▸ Written task 1: In the excerpt below about the UV irradiation unit, what angle of irradiation does the lens on each LED have in the preferred example?

[Opening Excerpt to read section]

The UV irradiation unit 70 includes an LED array, and a driver circuit 73 (described later) for driving the LED array, etc. The LED array is an array of light emitting diodes 71 (hereinafter referred to as LEDs 71) on a substrate 72. The LEDs 71 are light sources that can emit light containing light components in the wavelength region of ultraviolet rays. Though an LED array of six rows counted in the Z direction and sixteen columns counted in the Y direction is illustrated in FIG. 2A, the scope of the invention is not limited thereto. It is necessary that the LED array should have array size that makes it possible to irradiate an irradiation target area corresponding to the size of a target object (medium), to which irradiation light is applied, uniformly with sufficient irradiation intensity (for example, an LED array of ten rows counted in the Z direction and one hundred columns counted in the Y direction (one thousand LEDs)). In a preferred example, as illustrated in FIG. 2B, a lens that has an angle of irradiation (half-value angle) of 130° is mounted on each of the LEDs 71.

The individual irradiation intensity of the LEDs 71 could differ from one to another because of manufacturing variations. Accordingly, for example, grouping into some ranks of irradiation intensity based on variations among manufacturing lots can be made. This means that, even if the difference in irradiation intensity between one rank and another rank is comparatively large, it is possible to group the LEDs 71 in such a way as to ensure that variations within each individual rank are small. Therefore, in the present embodiment, the LEDs 71 are arranged with grouping, wherein each rank corresponds to a predetermined range of irradiation intensity.

Specifically, the LEDs 71 are ranked as follows on the basis of irradiation intensity:

Rank A: LEDs 71A, which constitute an example of “first light sources”, belong to this group; the irradiation intensity of these LEDs falls within a predetermined range, which is an example of a “first range”;
Rank B: LEDs 71B, which constitute an example of “second light sources”, belong to this group; the irradiation intensity of these LEDs falls within, as an example of a “second range”, a predetermined range in which irradiation is less intense than the “first range”; and
Rank C: LEDs 71C belong to this group; the irradiation intensity of these LEDs falls within a predetermined range in which irradiation is less intense than the “second range”. The number of the ranks is not limited to three mentioned above.

[Closing Excerpt to read section]

▸ Written task 2: Locate each line in the records below that contains the string "comparisons", and copy those lines.

[Opening Supplied material section]

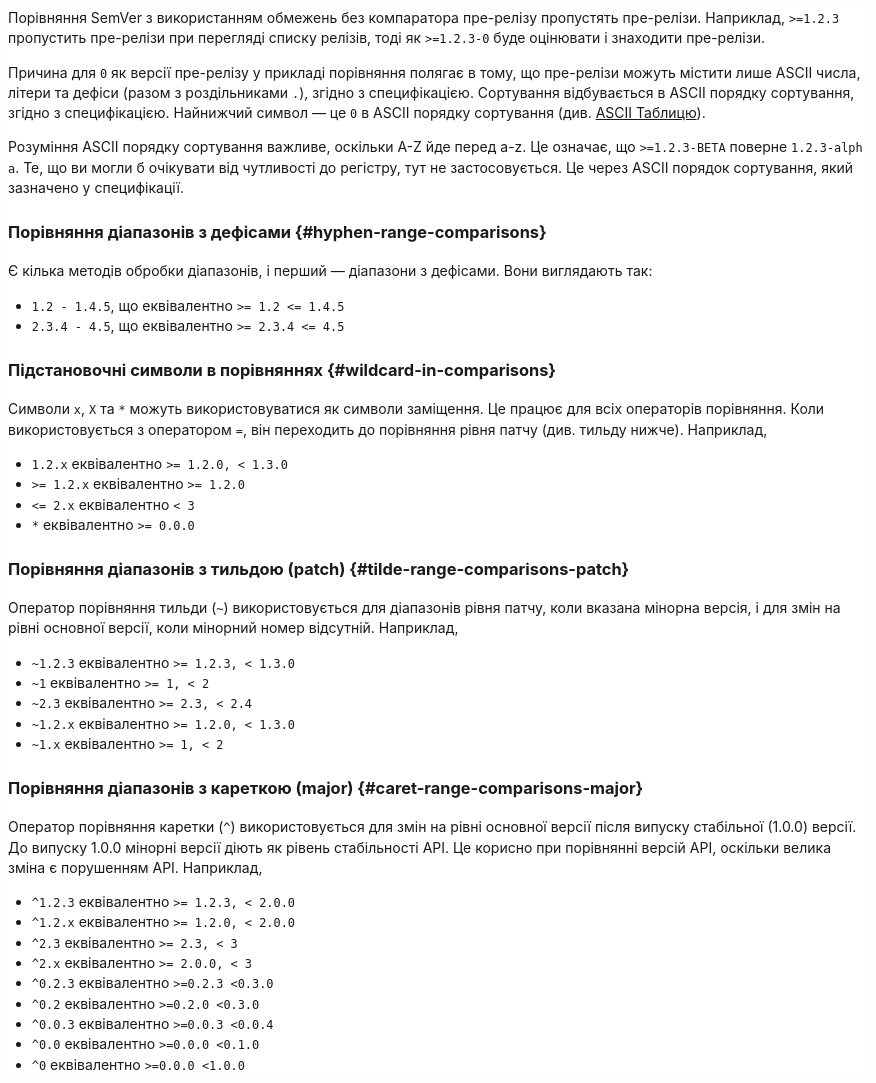 Порівняння SemVer з використанням обмежень без компаратора пре-релізу пропустять пре-релізи. Наприклад, `>=1.2.3` пропустить пре-релізи при перегляді списку релізів, тоді як `>=1.2.3-0` буде оцінювати і знаходити пре-релізи.

Причина для `0` як версії пре-релізу у прикладі порівняння полягає в тому, що пре-релізи можуть містити лише ASCII числа, літери та дефіси (разом з роздільниками `.`), згідно з специфікацією. Сортування відбувається в ASCII порядку сортування, згідно з специфікацією. Найнижчий символ — це `0` в ASCII порядку сортування (див. [ASCII Таблицю](http://www.asciitable.com/)).

Розуміння ASCII порядку сортування важливе, оскільки A-Z йде перед a-z. Це означає, що `>=1.2.3-BETA` поверне `1.2.3-alpha`. Те, що ви могли б очікувати від чутливості до регістру, тут не застосовується. Це через ASCII порядок сортування, який зазначено у специфікації.

### Порівняння діапазонів з дефісами {#hyphen-range-comparisons}

Є кілька методів обробки діапазонів, і перший — діапазони з дефісами. Вони виглядають так:

* `1.2 - 1.4.5`, що еквівалентно `>= 1.2 <= 1.4.5`
* `2.3.4 - 4.5`, що еквівалентно `>= 2.3.4 <= 4.5`

### Підстановочні символи в порівняннях {#wildcard-in-comparisons}

Символи `x`, `X` та `*` можуть використовуватися як символи заміщення. Це працює для всіх операторів порівняння. Коли використовується з оператором `=`, він переходить до порівняння рівня патчу (див. тильду нижче). Наприклад,

* `1.2.x` еквівалентно `>= 1.2.0, < 1.3.0`
* `>= 1.2.x` еквівалентно `>= 1.2.0`
* `<= 2.x` еквівалентно `< 3`
* `*` еквівалентно `>= 0.0.0`

### Порівняння діапазонів з тильдою (patch) {#tilde-range-comparisons-patch}

Оператор порівняння тильди (`~`) використовується для діапазонів рівня патчу, коли вказана мінорна версія, і для змін на рівні основної версії, коли мінорний номер відсутній. Наприклад,

* `~1.2.3` еквівалентно `>= 1.2.3, < 1.3.0`
* `~1` еквівалентно `>= 1, < 2`
* `~2.3` еквівалентно `>= 2.3, < 2.4`
* `~1.2.x` еквівалентно `>= 1.2.0, < 1.3.0`
* `~1.x` еквівалентно `>= 1, < 2`

### Порівняння діапазонів з кареткою (major) {#caret-range-comparisons-major}

Оператор порівняння каретки (`^`) використовується для змін на рівні основної версії після випуску стабільної (1.0.0) версії. До випуску 1.0.0 мінорні версії діють як рівень стабільності API. Це корисно при порівнянні версій API, оскільки велика зміна є порушенням API. Наприклад,

* `^1.2.3` еквівалентно `>= 1.2.3, < 2.0.0`
* `^1.2.x` еквівалентно `>= 1.2.0, < 2.0.0`
* `^2.3` еквівалентно `>= 2.3, < 3`
* `^2.x` еквівалентно `>= 2.0.0, < 3`
* `^0.2.3` еквівалентно `>=0.2.3 <0.3.0`
* `^0.2` еквівалентно `>=0.2.0 <0.3.0`
* `^0.0.3` еквівалентно `>=0.0.3 <0.0.4`
* `^0.0` еквівалентно `>=0.0.0 <0.1.0`
* `^0` еквівалентно `>=0.0.0 <1.0.0`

[Closing Supplied material section]

▸ Your response 1: 130° (half-value angle).

▸ Your response 2:
### Порівняння діапазонів з дефісами {#hyphen-range-comparisons}
### Підстановочні символи в порівняннях {#wildcard-in-comparisons}
### Порівняння діапазонів з тильдою (patch) {#tilde-range-comparisons-patch}
### Порівняння діапазонів з кареткою (major) {#caret-range-comparisons-major}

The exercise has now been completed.